TASK GOAL ::
When you reach the line containing "Patient motivation" in the records below, start copying exactly, and stop once you have copied the line containing "Integration of the".
━━ LISTED RECORDS ━━
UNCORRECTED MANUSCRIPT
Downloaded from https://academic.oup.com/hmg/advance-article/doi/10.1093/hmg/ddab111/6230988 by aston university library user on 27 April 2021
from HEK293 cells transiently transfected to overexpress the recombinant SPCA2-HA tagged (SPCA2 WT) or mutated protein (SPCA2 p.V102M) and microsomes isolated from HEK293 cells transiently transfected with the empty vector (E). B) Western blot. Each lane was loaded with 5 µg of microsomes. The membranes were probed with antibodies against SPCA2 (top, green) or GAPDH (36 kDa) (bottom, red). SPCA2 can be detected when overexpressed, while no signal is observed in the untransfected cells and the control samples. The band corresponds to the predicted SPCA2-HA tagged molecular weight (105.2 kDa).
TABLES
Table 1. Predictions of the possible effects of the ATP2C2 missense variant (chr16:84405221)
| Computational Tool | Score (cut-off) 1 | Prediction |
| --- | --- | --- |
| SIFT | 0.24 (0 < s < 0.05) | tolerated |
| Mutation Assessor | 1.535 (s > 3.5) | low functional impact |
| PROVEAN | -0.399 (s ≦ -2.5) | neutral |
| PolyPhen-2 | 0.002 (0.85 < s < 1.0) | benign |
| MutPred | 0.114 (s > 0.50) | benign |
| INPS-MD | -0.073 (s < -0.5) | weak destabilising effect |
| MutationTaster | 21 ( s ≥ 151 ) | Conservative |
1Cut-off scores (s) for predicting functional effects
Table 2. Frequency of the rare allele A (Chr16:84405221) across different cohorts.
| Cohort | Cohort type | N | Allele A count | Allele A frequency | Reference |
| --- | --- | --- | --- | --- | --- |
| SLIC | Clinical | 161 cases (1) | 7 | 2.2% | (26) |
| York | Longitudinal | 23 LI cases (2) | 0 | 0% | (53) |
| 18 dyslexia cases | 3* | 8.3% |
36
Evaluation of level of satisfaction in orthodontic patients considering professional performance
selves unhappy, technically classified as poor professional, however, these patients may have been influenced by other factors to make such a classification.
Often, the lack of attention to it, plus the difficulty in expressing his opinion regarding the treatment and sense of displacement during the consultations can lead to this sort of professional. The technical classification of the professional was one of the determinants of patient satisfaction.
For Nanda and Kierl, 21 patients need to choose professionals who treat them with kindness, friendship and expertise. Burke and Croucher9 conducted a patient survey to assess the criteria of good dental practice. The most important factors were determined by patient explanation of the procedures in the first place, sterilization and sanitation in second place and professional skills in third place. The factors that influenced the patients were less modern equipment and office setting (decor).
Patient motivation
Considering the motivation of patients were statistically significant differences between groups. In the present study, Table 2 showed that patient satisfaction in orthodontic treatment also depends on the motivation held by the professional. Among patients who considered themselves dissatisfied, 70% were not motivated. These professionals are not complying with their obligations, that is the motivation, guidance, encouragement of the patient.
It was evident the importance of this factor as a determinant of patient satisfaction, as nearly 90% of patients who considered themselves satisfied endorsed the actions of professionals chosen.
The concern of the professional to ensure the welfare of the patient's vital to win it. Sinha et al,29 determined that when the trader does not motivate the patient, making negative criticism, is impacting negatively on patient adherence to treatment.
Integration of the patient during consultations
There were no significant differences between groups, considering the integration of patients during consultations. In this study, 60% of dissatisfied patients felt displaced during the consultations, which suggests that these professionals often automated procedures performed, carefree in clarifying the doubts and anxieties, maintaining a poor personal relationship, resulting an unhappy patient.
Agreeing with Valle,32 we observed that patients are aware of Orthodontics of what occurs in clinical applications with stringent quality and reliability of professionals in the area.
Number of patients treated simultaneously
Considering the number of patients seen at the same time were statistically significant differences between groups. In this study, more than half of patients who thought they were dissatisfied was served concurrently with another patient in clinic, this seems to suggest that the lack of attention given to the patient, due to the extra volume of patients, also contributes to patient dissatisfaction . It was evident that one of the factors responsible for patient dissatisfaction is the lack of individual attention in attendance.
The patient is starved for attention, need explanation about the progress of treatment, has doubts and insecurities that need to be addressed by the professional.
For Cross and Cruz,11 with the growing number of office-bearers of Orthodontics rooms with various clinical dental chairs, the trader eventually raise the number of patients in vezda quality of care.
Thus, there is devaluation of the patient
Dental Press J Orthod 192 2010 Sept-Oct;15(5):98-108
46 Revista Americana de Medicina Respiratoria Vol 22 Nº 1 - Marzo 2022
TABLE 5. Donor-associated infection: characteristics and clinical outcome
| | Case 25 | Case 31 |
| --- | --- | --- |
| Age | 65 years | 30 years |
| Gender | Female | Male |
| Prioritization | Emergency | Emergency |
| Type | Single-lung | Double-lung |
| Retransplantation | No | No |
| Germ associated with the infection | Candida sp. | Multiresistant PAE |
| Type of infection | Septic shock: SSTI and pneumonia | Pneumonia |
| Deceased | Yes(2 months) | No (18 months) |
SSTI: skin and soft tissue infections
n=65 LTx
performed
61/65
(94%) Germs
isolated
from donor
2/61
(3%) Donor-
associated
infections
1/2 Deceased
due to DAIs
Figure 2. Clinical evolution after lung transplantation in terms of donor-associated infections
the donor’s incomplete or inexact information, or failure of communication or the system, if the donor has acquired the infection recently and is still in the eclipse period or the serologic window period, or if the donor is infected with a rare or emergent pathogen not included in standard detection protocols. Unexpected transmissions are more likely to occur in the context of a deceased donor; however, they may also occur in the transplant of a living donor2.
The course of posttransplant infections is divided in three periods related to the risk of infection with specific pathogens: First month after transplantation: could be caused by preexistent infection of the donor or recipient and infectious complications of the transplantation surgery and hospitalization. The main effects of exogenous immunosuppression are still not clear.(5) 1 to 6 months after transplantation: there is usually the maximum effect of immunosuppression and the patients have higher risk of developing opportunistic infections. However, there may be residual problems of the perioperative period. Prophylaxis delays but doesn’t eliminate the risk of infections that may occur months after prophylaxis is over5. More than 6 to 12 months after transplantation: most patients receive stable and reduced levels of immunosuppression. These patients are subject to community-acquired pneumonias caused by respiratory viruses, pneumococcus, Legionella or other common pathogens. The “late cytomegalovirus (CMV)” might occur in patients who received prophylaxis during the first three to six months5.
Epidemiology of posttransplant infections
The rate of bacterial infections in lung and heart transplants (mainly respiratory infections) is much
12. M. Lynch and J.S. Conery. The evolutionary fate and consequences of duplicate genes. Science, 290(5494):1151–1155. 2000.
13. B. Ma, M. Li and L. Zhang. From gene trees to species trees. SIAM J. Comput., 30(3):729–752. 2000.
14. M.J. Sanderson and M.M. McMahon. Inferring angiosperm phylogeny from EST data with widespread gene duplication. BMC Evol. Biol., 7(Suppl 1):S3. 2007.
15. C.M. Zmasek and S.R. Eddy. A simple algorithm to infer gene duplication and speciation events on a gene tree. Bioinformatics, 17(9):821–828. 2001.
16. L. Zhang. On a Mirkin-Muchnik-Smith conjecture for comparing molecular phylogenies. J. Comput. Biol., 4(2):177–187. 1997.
━━━
YOUR RESPONSE ::
Patient motivation
Considering the motivation of patients were statistically significant differences between groups. In the present study, Table 2 showed that patient satisfaction in orthodontic treatment also depends on the motivation held by the professional. Among patients who considered themselves dissatisfied, 70% were not motivated. These professionals are not complying with their obligations, that is the motivation, guidance, encouragement of the patient.
It was evident the importance of this factor as a determinant of patient satisfaction, as nearly 90% of patients who considered themselves satisfied endorsed the actions of professionals chosen.
The concern of the professional to ensure the welfare of the patient's vital to win it. Sinha et al,29 determined that when the trader does not motivate the patient, making negative criticism, is impacting negatively on patient adherence to treatment.
Integration of the patient during consultations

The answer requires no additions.